So my son called tonight, upset that he did not get into the frat he was trying to get into this week. I don’t really know how frats work, but apparently he was being invited to parties that were sort of like interviews, and as the days went on, he eventually was not invited anymore. According to him, this was the most exclusive frat, so it was not a huge surprise that he didn’t make the final cut, however he apparently did not apply to any other frats, and now he says it is too late and he cannot be in any frat at all. He is upset because all his friends are going into frats and he feels he will be left out.
I told him there is definitely a bright side and he will have more time for studying, working out etc., and that there are many, many other students who are not in frats or sororities. But he’s not seeing the bright side right now. Is there anything that can be done after the fact? Or can he try to get into a different frat next year as a sophomore? I’m clueless here, any thoughts would be appreciated!
I know many guys who rushed as sophomores instead of freshman. Naturally most rush as freshman but some people decide later they want to be in a frat-others are transfers. In the meantime he can get to know a few frats and the guys in them, He may have friends already in frats. Then he has a leg up when Rush starts. It is a drag for him but by no means does it mean he can’t become a brother in a frat. He will now have more time than most students to check each out and make an informed decision. If he knows which frats he might be interested in, he can attend their parties, etc.

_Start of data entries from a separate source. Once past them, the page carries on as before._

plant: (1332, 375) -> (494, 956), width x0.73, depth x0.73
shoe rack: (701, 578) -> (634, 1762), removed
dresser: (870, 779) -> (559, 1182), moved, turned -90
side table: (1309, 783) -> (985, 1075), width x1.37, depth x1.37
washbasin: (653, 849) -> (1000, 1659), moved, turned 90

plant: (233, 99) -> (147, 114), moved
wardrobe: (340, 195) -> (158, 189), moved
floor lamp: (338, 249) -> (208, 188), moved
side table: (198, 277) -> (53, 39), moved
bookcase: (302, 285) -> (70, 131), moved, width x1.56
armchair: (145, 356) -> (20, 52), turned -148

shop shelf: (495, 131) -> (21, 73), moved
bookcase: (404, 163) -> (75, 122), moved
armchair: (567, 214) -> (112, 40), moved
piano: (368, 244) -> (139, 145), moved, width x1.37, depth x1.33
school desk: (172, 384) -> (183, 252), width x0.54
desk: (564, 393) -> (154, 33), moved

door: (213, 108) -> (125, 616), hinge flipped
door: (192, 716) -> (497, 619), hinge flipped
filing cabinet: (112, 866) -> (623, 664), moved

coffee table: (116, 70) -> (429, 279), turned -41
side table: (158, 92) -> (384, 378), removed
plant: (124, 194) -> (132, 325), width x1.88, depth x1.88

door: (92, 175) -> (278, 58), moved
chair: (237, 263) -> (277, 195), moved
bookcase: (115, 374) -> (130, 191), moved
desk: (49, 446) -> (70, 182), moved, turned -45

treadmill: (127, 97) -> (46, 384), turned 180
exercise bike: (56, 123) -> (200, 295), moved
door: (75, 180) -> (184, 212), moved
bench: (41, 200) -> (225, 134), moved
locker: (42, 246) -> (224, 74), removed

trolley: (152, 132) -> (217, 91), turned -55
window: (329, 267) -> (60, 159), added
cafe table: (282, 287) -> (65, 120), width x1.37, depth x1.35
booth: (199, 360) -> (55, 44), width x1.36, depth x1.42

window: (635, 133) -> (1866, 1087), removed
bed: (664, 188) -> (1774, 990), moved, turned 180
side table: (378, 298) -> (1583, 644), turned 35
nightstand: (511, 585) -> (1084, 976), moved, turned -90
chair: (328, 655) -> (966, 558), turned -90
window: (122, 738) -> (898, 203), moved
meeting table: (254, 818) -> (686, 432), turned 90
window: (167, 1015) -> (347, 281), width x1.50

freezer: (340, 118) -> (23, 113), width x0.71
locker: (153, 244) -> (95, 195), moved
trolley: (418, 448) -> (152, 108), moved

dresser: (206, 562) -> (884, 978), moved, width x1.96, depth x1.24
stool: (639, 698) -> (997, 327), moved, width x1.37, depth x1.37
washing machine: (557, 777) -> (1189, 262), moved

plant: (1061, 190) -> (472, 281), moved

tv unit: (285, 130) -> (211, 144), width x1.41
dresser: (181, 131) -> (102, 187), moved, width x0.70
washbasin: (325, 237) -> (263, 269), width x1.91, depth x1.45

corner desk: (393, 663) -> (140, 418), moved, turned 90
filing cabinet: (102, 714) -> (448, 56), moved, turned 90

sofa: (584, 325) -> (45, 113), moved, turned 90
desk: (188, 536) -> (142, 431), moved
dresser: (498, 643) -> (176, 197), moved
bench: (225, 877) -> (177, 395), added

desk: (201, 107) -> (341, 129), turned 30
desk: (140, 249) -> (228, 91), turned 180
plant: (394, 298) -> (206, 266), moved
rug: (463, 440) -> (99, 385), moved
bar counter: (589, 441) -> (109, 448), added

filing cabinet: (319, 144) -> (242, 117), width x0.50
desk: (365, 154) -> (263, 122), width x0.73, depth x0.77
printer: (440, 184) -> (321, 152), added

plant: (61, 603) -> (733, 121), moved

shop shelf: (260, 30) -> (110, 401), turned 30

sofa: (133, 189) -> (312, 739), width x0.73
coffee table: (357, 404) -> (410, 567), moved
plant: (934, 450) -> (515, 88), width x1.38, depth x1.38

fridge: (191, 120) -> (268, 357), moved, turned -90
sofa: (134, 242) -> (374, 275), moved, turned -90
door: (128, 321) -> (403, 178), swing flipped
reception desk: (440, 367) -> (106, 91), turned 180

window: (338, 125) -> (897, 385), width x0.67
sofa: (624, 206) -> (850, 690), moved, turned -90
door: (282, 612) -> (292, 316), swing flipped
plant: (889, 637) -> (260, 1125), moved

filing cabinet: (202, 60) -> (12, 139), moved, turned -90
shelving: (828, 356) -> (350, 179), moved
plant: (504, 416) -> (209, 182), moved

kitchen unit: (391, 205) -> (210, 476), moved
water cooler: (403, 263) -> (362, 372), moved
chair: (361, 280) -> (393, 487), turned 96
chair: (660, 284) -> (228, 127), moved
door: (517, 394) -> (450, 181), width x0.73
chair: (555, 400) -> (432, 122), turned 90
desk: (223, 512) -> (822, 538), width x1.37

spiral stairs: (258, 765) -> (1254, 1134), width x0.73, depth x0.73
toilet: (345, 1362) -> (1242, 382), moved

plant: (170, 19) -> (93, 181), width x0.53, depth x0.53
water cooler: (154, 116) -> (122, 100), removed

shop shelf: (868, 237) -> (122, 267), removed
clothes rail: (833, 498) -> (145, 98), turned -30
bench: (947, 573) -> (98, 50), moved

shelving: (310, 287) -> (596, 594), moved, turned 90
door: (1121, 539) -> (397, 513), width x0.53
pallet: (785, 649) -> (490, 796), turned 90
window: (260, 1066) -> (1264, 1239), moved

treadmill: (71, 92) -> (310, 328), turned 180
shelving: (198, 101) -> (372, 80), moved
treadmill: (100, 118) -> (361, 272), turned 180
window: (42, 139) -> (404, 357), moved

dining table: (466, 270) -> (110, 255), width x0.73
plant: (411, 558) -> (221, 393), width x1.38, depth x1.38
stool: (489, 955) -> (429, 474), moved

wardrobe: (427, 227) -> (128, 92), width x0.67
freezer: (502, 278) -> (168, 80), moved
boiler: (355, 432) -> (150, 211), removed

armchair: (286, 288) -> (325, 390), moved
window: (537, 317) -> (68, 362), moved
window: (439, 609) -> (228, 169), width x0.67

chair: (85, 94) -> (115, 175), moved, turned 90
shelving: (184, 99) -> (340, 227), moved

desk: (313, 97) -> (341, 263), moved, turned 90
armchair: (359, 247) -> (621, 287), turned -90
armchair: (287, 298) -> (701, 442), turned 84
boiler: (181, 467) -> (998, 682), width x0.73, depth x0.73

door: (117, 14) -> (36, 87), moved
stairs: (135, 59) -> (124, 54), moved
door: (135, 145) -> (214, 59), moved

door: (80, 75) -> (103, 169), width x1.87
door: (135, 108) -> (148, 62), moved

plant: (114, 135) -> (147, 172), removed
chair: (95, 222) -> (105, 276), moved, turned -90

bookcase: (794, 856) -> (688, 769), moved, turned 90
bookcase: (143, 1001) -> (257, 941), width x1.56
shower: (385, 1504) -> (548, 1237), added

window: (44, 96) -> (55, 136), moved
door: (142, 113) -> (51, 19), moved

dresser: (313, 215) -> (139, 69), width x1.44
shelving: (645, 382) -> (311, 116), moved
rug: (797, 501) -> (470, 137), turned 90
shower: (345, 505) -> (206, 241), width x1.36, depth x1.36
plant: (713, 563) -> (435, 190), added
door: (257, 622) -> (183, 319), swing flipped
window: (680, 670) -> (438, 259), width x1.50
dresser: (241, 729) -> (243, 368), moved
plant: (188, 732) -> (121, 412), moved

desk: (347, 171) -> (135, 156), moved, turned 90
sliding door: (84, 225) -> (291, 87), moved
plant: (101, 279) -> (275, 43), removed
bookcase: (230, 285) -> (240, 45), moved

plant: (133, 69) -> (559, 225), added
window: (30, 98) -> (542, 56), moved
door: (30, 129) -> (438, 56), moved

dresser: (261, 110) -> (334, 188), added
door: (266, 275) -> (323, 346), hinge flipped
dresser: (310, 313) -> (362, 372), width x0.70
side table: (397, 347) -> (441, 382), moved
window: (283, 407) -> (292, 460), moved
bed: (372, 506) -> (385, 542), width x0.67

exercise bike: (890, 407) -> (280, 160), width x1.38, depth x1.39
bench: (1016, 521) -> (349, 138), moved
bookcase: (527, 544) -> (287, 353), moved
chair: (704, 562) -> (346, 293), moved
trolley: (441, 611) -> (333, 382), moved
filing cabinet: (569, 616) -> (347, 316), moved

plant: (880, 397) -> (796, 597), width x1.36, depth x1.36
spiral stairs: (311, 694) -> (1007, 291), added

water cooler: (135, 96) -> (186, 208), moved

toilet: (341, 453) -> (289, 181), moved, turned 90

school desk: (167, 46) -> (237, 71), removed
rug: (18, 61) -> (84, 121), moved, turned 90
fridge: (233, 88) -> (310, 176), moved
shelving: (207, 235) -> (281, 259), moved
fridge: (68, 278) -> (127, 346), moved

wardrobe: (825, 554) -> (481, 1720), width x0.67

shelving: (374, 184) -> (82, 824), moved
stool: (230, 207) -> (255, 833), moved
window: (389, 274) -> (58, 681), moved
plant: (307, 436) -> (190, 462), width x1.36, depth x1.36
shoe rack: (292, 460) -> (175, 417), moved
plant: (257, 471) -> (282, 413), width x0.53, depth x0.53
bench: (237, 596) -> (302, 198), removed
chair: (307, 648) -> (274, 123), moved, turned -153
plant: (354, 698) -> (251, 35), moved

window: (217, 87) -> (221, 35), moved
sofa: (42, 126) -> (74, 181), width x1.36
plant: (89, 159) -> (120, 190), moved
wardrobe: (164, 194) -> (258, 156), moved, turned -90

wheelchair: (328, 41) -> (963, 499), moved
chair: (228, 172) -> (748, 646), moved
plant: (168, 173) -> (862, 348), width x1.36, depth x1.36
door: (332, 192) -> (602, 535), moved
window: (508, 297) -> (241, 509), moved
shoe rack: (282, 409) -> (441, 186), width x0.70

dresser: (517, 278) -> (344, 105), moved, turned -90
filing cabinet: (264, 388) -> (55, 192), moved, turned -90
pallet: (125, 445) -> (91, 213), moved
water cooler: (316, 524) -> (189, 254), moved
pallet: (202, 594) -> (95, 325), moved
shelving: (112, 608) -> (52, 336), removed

Do all frats rush around this time? I know at my school many of the multicultural Greek chapters have a later rush date. I was invited to be in an Asian sorority (I’m white) well after the predominately white chapters had given out bids.
If he is at University of Richmond, note that only 19% of men are in fraternities (though 32% of women are in sororities), according to http://www.collegedata.com/cs/data/college/college_pg05_tmpl.jhtml?schoolId=1630 . So there should be plenty of social life that is not fraternity-based.
Fellow UR student here.
First of all, plenty of students rush here as sophomores (or later). His chances of being in a frat are not over for good.
Second, at UR frats don’t determine your friends really. His friends he made won’t abandon him because he’s not in their frat. The frats aren’t exclusive in that way. Heck, people who join different frats are still friends. This is different than a lot of schools, especially because there are no fraternity houses. Students in Greek life live in the dorms. The lodges are only used for the fraternity meetings and parties.
And there are plenty of things to do on campus if you’re not involved with Greek life! Plus, he can always go to the frat parties (he doesn’t have to be in one to go).
Chris17mom, hope you call your son and let him know all is not gloomy-especially about guineagirl96’s reply. I also know how, as a parent, it is hard to know your child is experiencing a disappointment when you are not close by and can’t change the situation. Hope he feels better to hear this.
@chris17mom Hindsight is 20/20, but it’s a shame your son didn’t educate himself about the system a little better. It’s always a bad idea to decide on one group and one group only, particularly if it’s a fairly selective fraternity.
The process you describe sounds a little like “Formal Rush.” At some schools this is followed by Open Rush, a period of two or three weeks where bids continue to be extended. Some groups will extend bids after rush is over. It just varies from campus to campus. Have your son check with the Greek Affairs office and find out what he can. And should he have to wait until next year, encourage him to visit and consider as many groups as possible.
Thanks everyone! It sounds like there are a few things he can do, either this year or next year. I talked to him today and he is feeling a lot better about everything. I think he was kind of on the fence about joining a frat anyways, due to the time commitments involved. So perhaps this will just give him a chance to think about it some more.
@guineagirl96 That is so encouraging, thanks! I know he has close friends in his dorm, and since everyone will still be living in the dorm it should be fine.
@chris17mom I told my guy that he was NOT joining a frat. I was in a sorority but that is a different animal. He is in the ballroom dancing club and has made a great group of diverse friends. Have him find a club he loves. Sometimes the greatest gifts are unanswered prayers.